Event Date: 17th August, 2021

Abstract:

English language teachers assume that their job is to teach the native speaker norms to multilingual students, and that there is no room for diversification of the norms, if students are to become proficient in the language. However, norms don’t have to be imposed on students or treated as universal. Multilingual students may bring different norms to academic contexts, but they have the capacity to renegotiate academic expectations, learn from each other, and develop shared norms. The strategies students adopt to construct these commonplaces for particular genres or classroom activities can help them to renegotiate dominant norms in other high stakes academic contexts. Such a pedagogical orientation is particularly relevant when norms are changing and are diversifying under the pressures of mobility, technology, and globalization. I will illustrate from a semester-long teacher research of a course on teaching second language writing, where the writing of a literacy narrative was the main requirement. As the multilingual and native-speaker students serially drafted, peer reviewed, and revised their articles, they learned certain strategies for introducing their preferred codes and making spaces for their voices.
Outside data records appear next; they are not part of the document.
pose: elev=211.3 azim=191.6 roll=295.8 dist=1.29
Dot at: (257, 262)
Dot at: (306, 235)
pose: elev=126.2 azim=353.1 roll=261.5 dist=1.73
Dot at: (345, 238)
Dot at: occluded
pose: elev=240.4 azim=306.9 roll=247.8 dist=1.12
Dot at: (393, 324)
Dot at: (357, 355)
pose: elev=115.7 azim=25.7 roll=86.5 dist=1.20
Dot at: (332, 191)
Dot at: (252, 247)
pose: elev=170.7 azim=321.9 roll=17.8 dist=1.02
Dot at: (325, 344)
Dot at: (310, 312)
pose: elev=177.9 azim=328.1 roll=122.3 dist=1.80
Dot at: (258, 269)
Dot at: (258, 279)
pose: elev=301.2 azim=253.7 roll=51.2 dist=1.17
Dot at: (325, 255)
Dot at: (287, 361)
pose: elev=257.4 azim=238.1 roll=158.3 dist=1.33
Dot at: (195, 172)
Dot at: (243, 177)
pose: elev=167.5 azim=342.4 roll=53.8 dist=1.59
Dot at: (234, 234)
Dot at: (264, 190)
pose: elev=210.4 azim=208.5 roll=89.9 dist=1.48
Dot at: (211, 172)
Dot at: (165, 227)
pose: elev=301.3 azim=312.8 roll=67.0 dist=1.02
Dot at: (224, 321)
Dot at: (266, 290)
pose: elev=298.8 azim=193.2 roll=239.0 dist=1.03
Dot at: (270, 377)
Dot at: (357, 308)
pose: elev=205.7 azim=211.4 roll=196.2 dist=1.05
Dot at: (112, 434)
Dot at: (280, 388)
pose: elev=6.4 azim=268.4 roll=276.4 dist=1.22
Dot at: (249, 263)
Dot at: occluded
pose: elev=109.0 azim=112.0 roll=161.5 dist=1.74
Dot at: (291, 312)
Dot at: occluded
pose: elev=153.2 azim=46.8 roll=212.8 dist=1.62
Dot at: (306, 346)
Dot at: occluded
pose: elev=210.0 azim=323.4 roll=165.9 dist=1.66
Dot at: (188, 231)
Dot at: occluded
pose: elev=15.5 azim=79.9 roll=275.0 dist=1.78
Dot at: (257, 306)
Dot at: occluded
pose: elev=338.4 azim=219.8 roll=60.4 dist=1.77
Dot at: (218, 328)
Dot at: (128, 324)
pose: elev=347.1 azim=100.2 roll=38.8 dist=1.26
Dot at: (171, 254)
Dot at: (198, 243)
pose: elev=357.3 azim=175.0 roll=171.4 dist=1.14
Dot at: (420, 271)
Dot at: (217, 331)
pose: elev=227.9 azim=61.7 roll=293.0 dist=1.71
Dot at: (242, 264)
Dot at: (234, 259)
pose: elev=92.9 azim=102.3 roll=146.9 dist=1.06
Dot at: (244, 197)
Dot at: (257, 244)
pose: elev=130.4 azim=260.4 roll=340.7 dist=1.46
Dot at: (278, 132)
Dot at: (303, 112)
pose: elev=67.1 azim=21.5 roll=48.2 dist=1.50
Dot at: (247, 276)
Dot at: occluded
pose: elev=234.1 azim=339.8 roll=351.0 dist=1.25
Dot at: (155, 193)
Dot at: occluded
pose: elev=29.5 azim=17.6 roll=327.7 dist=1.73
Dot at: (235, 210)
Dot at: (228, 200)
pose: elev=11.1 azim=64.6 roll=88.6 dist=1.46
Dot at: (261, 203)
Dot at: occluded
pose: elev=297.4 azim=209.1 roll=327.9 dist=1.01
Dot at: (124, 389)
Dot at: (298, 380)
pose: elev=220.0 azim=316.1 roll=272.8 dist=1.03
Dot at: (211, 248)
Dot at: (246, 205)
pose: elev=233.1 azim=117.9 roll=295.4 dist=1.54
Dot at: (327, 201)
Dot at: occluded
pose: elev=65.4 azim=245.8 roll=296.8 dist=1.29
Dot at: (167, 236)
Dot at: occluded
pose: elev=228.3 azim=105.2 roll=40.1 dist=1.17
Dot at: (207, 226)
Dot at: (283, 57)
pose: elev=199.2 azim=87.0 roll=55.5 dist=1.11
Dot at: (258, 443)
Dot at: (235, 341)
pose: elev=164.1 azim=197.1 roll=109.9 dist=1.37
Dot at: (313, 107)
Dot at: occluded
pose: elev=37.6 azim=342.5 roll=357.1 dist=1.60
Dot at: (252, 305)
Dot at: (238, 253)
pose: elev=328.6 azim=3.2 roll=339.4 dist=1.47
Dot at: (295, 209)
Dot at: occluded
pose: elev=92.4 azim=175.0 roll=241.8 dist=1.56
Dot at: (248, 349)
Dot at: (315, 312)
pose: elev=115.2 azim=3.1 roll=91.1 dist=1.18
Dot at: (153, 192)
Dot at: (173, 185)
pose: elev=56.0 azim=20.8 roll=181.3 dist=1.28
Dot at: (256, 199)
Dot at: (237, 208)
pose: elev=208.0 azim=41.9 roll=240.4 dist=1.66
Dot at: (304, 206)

The presentation will show how students learn textual strategies from each other, adopt them for their own writing, and treat them as shared norms for interpreting each other. As a teacher, I expanded my own understanding of language norms by learning from the communicative practices of the students.

About the Speaker:

Dr. Suresh Canagarajah is the Edwin Erle Sparks Professor of English, Applied Linguistics, and Asian Studies at Pennsylvania State University. He teaches courses in rhetoric/composition for English Department, and in sociolinguistics for the Applied Linguistics Department. Suresh comes from the Tamil-speaking northern region of Sri Lanka. He taught earlier in the University of Jaffna, Sri Lanka. His recent book Transnational Literacy Autobiographies as Translingual Writing (Routledge, 2020) combines the narrative writing of students in his courses and his own narrative on developing his teaching and writing through these classroom interactions. His edited book Routledge Handbook on Language and Migration (Routledge 2017) won the 2020 best book award from the American Association of Applied Linguistics. Suresh also serves in the Pennsylvania Governor’s State Law Enforcement Advisory Commission. He was formerly the editor of the TESOL Quarterly and President of the American Association of Applied Linguistics.